Now, the past X-Men will exist with the present X-Men in the same time. How does that work? Won’t every single thing they do affect the present as soon as they do it? Shouldn’t all of the current X-Men have the memory of doing this? Even if the end of the arc has past Professor X mind wiping his students, the memory should be active in the current X-Men until that happens. Unless the current X-Men don’t remember it because the past X-Men do get mind wiped.

Maybe there will be a kitten with an axe or a big pot of gumbo sent by the magical rain forest elves named Clickity Clack Clack. Hell, let’s just have the X-Men give up crime fighting and form the world’s most advanced mutant Flash Mob. Why not? According to Brian Michael Bendis’ version of the space-time continuum, none of this matters and has zero effect, so fuck it, let’s roll with it.

Outside of the two major problems, there’s also a really awkward scene between Cyclops and a new mutant discovery, as well as a Wolverine speech to past Cyclops that sounds about, oh I’d say, zero percent like something Wolverine would say. I’m not sure exactly what Brian Michael Bendis is trying to do, but All-New X-Men #5 is a big mess. BMB might work his way out of this, but my question is why make the story go down this way at all?
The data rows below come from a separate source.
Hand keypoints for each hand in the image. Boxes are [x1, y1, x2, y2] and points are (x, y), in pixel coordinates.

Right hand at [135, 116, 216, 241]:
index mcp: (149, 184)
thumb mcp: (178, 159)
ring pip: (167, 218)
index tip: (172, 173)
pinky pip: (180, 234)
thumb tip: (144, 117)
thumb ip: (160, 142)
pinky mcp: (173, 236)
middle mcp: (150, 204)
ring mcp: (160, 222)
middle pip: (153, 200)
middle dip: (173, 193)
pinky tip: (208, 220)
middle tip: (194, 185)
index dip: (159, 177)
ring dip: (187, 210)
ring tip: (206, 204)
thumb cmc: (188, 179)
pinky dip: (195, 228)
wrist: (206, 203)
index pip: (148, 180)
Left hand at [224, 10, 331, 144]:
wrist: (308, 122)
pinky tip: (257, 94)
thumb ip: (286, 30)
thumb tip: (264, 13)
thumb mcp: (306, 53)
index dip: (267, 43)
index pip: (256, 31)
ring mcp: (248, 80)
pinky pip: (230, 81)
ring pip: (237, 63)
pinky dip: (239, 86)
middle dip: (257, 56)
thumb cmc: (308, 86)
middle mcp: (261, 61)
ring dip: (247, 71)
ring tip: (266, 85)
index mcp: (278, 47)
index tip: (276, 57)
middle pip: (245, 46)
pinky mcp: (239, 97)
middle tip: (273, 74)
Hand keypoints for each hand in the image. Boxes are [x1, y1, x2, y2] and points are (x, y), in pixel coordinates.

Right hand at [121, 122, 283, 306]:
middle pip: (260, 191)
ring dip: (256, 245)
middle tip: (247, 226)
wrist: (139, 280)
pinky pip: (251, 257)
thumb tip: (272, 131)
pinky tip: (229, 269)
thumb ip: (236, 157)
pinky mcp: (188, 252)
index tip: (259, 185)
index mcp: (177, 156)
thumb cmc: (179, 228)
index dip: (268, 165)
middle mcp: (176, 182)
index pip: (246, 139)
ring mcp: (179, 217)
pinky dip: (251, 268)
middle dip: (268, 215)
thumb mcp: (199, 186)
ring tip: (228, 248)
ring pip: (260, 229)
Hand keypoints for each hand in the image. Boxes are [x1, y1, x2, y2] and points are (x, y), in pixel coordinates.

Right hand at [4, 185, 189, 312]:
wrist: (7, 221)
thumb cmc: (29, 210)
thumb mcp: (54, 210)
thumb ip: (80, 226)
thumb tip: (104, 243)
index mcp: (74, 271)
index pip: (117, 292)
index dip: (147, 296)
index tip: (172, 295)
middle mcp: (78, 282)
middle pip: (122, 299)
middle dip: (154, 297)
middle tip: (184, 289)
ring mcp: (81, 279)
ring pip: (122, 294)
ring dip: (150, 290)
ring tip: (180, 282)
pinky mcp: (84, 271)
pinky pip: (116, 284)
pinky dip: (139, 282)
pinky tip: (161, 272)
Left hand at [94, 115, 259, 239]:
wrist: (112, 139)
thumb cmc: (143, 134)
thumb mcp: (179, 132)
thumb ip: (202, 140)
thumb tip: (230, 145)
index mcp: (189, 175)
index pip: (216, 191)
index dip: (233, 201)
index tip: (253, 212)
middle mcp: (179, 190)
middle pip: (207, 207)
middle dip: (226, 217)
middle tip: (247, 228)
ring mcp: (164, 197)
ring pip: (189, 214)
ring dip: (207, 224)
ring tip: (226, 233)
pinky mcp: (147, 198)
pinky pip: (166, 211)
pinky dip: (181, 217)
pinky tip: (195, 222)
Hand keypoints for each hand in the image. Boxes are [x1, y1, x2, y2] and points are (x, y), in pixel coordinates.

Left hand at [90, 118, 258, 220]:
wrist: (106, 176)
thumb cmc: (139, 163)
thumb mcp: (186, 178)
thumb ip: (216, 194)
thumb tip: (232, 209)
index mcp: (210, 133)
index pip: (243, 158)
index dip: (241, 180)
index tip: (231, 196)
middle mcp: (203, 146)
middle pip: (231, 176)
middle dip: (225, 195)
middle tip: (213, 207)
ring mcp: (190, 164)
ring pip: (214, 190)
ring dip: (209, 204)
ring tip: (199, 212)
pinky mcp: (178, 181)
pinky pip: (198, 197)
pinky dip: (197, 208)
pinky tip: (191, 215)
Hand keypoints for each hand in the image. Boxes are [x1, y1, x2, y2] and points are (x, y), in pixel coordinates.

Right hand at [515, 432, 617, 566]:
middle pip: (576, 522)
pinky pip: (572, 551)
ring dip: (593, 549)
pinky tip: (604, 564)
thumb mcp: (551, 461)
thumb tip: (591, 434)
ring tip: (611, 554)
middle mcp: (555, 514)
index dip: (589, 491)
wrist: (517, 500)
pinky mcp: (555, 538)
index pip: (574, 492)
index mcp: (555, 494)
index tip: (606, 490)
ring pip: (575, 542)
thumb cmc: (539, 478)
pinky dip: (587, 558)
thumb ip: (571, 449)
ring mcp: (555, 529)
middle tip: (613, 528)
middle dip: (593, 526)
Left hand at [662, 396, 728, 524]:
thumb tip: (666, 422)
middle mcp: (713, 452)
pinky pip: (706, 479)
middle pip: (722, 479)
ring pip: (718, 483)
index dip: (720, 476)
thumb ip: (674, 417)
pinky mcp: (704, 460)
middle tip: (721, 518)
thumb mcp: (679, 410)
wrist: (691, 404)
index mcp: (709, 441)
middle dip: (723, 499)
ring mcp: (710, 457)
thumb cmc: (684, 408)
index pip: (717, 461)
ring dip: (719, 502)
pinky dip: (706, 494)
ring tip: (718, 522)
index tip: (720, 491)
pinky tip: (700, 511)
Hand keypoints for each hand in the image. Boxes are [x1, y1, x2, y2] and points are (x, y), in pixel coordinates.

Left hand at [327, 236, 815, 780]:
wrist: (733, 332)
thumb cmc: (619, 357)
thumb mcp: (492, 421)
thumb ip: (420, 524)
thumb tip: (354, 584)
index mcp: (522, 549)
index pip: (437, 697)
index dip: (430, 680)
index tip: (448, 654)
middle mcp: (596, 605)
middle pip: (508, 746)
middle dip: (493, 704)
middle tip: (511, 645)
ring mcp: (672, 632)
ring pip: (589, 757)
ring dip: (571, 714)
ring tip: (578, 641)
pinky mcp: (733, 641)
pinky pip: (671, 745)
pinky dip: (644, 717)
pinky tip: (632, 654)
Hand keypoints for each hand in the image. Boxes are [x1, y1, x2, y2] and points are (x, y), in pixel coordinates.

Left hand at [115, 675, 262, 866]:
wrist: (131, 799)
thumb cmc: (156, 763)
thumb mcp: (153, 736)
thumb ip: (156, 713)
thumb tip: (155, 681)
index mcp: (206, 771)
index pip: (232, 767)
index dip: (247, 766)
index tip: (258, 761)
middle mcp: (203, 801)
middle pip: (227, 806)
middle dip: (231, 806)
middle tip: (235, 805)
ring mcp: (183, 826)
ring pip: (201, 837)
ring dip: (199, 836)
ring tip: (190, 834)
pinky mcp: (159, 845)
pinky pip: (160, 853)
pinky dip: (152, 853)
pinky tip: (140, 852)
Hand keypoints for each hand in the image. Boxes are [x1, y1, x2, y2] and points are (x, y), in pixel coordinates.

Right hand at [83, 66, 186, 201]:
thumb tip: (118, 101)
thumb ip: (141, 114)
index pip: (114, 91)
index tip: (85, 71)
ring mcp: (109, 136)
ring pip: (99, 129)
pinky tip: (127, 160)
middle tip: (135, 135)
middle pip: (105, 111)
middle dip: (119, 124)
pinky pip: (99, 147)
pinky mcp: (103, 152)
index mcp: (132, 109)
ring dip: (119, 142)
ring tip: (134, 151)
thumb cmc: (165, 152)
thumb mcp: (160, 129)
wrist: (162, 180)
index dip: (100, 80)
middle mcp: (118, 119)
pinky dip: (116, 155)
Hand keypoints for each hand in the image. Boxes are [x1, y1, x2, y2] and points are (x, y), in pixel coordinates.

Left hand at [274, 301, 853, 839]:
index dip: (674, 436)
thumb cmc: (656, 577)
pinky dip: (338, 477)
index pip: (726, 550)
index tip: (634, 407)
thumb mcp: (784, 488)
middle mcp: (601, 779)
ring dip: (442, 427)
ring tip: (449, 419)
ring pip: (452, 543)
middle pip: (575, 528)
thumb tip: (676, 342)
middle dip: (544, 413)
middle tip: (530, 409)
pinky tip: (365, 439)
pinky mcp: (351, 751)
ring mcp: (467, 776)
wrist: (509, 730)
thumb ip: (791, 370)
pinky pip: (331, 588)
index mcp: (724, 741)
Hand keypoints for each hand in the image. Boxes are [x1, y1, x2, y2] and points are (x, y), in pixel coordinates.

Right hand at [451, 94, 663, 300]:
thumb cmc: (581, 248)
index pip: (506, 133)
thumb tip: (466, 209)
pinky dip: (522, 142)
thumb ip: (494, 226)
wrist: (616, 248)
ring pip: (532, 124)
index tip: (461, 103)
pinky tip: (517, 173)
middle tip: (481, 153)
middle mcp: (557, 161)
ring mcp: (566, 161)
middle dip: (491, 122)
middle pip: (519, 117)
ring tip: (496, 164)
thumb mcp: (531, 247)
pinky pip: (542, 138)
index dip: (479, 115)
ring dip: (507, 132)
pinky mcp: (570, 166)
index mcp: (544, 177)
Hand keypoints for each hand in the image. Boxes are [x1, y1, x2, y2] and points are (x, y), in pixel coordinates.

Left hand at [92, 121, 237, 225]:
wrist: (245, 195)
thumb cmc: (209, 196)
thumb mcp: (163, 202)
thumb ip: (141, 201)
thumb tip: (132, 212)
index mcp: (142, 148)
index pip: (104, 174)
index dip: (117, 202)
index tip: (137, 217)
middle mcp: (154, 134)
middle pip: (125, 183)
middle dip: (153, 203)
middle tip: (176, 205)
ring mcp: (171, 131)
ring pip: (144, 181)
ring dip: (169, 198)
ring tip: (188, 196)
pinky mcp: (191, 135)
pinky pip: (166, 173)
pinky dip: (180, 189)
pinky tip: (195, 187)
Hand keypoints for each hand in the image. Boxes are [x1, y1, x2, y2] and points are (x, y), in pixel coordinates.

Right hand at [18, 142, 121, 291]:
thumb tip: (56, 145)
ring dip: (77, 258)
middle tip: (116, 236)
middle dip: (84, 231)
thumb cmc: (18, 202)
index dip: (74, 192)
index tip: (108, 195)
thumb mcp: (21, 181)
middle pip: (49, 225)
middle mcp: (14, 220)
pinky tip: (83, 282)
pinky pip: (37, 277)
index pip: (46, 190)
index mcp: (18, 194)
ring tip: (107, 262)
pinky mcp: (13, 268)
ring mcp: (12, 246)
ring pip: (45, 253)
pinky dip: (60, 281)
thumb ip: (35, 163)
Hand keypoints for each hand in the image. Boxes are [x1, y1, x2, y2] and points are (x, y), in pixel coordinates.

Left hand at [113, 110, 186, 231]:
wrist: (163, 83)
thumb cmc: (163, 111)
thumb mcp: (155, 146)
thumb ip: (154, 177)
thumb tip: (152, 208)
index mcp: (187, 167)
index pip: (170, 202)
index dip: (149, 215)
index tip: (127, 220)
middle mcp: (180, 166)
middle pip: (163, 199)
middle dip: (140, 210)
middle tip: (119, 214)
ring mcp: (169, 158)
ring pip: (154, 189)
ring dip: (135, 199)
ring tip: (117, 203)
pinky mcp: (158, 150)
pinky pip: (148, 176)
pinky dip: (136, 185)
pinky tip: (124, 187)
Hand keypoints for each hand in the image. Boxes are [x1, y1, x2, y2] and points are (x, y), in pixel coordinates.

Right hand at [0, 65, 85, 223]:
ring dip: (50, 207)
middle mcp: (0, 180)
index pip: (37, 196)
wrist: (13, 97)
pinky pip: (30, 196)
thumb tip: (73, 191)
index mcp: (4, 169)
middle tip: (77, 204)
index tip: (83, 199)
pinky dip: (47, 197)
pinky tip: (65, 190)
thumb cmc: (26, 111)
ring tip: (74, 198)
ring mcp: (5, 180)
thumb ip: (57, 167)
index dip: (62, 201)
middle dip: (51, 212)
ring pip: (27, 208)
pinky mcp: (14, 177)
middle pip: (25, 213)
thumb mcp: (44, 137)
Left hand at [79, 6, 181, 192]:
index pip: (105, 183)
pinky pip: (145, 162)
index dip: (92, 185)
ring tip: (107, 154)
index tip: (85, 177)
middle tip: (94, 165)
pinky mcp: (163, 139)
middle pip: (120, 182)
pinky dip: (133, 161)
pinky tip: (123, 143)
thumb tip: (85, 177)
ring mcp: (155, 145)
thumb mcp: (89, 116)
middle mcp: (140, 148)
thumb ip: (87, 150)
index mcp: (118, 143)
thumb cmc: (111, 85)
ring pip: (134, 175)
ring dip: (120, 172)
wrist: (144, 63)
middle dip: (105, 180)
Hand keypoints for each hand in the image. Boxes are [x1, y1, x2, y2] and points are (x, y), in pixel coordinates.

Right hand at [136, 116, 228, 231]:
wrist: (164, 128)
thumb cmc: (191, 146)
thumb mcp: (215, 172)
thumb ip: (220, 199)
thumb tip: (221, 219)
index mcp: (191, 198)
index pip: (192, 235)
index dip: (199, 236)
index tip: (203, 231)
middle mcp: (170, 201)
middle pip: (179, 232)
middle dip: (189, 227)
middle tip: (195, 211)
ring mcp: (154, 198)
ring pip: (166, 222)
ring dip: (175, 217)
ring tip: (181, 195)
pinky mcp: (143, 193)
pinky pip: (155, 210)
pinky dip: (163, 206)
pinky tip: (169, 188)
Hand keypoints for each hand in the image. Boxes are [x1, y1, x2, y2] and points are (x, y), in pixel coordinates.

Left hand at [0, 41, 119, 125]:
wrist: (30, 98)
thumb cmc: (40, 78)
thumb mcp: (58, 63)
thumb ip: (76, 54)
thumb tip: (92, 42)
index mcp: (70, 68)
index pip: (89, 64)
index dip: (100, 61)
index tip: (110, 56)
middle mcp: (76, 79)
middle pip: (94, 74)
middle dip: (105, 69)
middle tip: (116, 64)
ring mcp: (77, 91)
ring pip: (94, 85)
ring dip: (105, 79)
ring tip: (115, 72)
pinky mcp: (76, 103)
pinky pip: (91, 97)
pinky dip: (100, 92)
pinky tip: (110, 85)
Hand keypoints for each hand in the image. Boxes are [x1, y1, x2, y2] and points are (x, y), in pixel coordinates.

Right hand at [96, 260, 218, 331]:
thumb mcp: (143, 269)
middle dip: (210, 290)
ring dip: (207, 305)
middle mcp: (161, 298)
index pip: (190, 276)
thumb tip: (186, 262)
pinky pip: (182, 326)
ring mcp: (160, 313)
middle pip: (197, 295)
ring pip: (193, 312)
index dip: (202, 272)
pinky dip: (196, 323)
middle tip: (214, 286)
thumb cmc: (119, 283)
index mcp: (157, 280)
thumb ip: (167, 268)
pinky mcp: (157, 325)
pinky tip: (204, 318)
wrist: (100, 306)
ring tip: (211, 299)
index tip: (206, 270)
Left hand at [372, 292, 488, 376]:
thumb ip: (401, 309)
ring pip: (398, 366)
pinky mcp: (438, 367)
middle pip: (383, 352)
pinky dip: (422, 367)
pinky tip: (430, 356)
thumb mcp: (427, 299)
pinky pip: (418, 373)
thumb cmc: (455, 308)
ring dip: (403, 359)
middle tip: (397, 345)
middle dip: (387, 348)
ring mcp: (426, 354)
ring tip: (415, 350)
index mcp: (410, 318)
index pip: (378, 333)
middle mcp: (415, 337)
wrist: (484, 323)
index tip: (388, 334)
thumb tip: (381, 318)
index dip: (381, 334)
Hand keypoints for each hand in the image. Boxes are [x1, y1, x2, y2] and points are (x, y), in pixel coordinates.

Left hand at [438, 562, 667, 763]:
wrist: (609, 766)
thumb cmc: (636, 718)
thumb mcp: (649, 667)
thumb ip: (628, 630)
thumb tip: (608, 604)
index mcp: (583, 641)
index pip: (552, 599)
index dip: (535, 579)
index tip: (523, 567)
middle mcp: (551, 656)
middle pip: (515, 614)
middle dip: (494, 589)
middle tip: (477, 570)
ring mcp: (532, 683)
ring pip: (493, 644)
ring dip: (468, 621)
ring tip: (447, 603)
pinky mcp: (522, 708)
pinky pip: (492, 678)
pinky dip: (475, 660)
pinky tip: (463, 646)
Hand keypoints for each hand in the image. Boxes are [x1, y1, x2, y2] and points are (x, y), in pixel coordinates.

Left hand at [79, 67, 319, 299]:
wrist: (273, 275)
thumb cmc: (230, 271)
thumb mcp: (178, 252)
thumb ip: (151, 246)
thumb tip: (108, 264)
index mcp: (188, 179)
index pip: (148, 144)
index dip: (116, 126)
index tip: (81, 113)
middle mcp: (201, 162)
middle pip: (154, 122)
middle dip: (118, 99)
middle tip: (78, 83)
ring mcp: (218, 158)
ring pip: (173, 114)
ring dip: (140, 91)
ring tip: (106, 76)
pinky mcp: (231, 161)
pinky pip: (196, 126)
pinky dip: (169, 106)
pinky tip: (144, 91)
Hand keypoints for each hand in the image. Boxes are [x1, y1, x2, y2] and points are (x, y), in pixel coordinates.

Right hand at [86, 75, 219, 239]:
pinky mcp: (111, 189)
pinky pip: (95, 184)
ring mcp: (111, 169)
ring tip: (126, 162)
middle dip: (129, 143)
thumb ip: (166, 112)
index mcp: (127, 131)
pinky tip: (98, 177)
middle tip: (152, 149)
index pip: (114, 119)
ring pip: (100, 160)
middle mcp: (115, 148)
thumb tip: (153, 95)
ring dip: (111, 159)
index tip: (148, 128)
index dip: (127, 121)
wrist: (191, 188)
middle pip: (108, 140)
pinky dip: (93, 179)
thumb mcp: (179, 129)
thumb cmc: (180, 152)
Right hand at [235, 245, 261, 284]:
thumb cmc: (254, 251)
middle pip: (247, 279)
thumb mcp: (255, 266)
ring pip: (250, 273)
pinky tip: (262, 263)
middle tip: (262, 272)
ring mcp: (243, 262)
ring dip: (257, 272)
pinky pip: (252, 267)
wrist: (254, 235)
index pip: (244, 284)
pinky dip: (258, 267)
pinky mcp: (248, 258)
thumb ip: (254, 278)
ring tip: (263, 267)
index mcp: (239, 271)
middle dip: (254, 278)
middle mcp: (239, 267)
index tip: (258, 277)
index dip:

Stuart Immonen, whose art I usually adore, is off his game in this issue as well. All the art feels rushed, as if the deadlines got the best of him. Part of it isn’t Immonen’s fault. Bendis has crammed so much exposition in this issue that the artist has entirely too much to draw for one issue. Still, the visceral excitement and strong characters are lacking here.  All in all, All-New X-Men #5 is a misstep for Bendis’ new series.